Actually we might be tempted now not be hugely bothered about this argument. For instance, I can’t help thinking that the nature of God must be far more complicated than you could describe simply as involving being a father, or being a son. We might well find it quite compelling instead to think of all this language as being a myth, a picturesque way of describing something that is beyond description. You could say that you only get into trouble, philosophically, if you take it literally that God had a son. If on the other hand, God and Jesus are two expressions of the same, ineffable, thing, then the question doesn’t arise whether one created the other.

But again, as St John points out, if you don’t believe in Jesus, you can’t really get to God. Think about how you would describe your belief in God, your faith, if you didn’t know about Jesus. Think about what the Jews and the Moslems, who both say they worship the same god that we do, but who deny the divinity of Jesus, think how they justify their belief.

They look to prophets to be conduits of communication between the deity and mankind. There’s no real direct contact. There’s always an issue, whether the prophet in question is genuinely passing on the words of God or not. Running through the Bible, especially the Old Testament, before Christ settled the argument, very commonly there is the question, ‘Is it true?’

Christians have a great advantage. The question need not be, ‘Is it true?’ Instead, it’s just, ‘What did Jesus say?’ or ‘What would Jesus do?’ To know Jesus is to know God.

And in an important way, once Jesus ‘abides’ in you – ‘abides’ is a sort of church ‘railway word’; you know, like ‘alight’; ‘Alight here for Stoke D’Abernon’: you never see the word except on the railways – well, apart from rugby matches, singing ‘Abide with me’, you only come across ‘abide’ in church – if Jesus abides, stays, in you, once you’ve come to faith in Christ, there’s no risk that your faith will need to be revised or corrected or changed in some way. ‘.. the anointing which ye have received of him abideth in you, and ye need not that any man teach you’ – verse 27 of chapter 2. You need not chase after the latest fashionable fad. (I nearly ended that sentence, ‘.. like mindfulness’, but perhaps that’s a bit hard).

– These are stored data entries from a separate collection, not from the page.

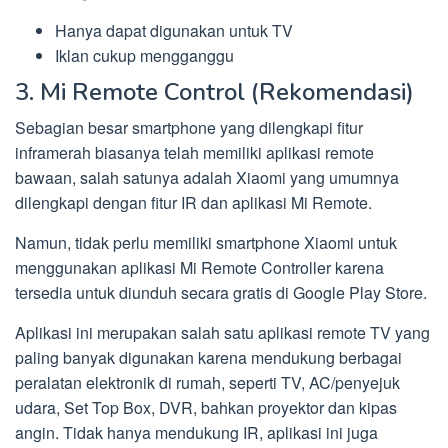
Hanya dapat digunakan untuk TV
Iklan cukup mengganggu
3. Mi Remote Control (Rekomendasi)
Sebagian besar smartphone yang dilengkapi fitur
inframerah biasanya telah memiliki aplikasi remote
bawaan, salah satunya adalah Xiaomi yang umumnya
dilengkapi dengan fitur IR dan aplikasi Mi Remote.
Namun, tidak perlu memiliki smartphone Xiaomi untuk
menggunakan aplikasi Mi Remote Controller karena
tersedia untuk diunduh secara gratis di Google Play Store.
Aplikasi ini merupakan salah satu aplikasi remote TV yang
paling banyak digunakan karena mendukung berbagai
peralatan elektronik di rumah, seperti TV, AC/penyejuk
udara, Set Top Box, DVR, bahkan proyektor dan kipas
angin. Tidak hanya mendukung IR, aplikasi ini juga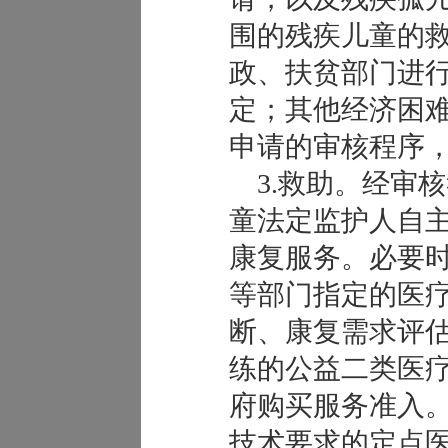
围的残疾儿童的
政、扶贫部门进
定；其他经济困
申请的审核程序
3.救助。经审
童法定监护人自
康复服务。必要
等部门指定的医
断、康复需求评
练的公益二类医
府购买服务准入
技术要求的定点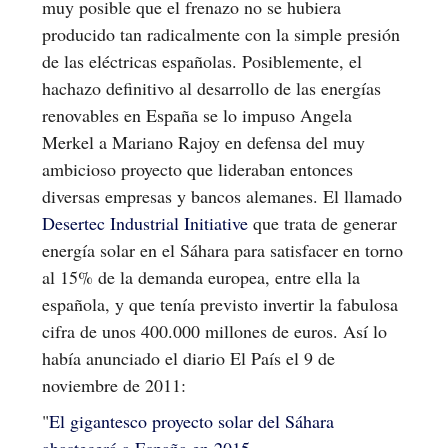
muy posible que el frenazo no se hubiera
producido tan radicalmente con la simple presión
de las eléctricas españolas. Posiblemente, el
hachazo definitivo al desarrollo de las energías
renovables en España se lo impuso Angela
Merkel a Mariano Rajoy en defensa del muy
ambicioso proyecto que lideraban entonces
diversas empresas y bancos alemanes. El llamado
Desertec Industrial Initiative
que trata de generar
energía solar en el Sáhara para satisfacer en torno
al 15% de la demanda europea, entre ella la
española, y que tenía previsto invertir la fabulosa
cifra de unos 400.000 millones de euros. Así lo
había anunciado el diario El País el 9 de
noviembre de 2011:
"
El gigantesco proyecto solar del Sáhara
abastecerá a España en 2015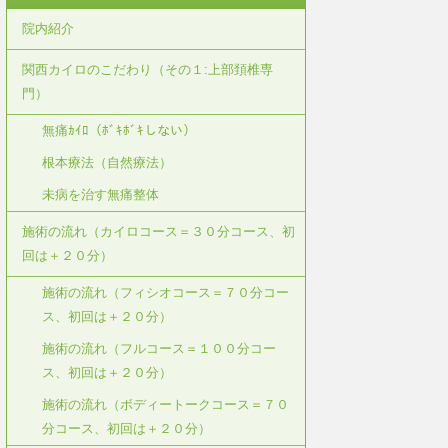
院内紹介
関西カイロのこだわり（その１:上部頚椎専
門）
無痛ｶｲﾛ（ﾎﾞｷﾎﾞｷしない）
根本療法（自然療法）
未病を治す無痛整体
施術の流れ（カイロコース＝３０分コース、初
回は＋２０分）
施術の流れ（フィシオコース＝７０分コー
ス、初回は＋２０分）
施術の流れ（フルコース＝１００分コー
ス、初回は＋２０分）
施術の流れ（ボディートークコース＝７０
分コース、初回は＋２０分）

This theological wisdom is all in this little letter. If you read all through St John’s first letter, you’ll come across many of the points which the church has spent so much time on in the past. ‘What difference does it make?’ you might say.

The difference, a big fundamental truth of Christianity, is in the last line of tonight’s lesson.

‘If ye know that he is righteous, ye know that every one that doeth righteousness is born of him.’

Christianity has a practical effect. You believe, and this leads you to action, to doing. By doing good, you show that you are a child of God.

The Prayer Book again, in the ‘sentences’ in the Communion service [page 243], quotes a slightly longer version of this practical gospel, which appears in 1 John chapter 3: “Whoso hath this world’s good and seeth his brother have need, and shutteth up … his compassion from him, how dwelleth the love of God in him?”

A real Christian understands that Christ was, is, God incarnate. He was, is, both God and human.

A real Christian can’t claim to have fellowship with God, while still ‘walking in darkness’, as the 1st chapter of the letter puts it. Faith, if it’s genuine, if it’s true, leads to action. Go and read all five chapters – they’re short. It won’t take long. Then you’ll know what is the Christian thing to do – and why.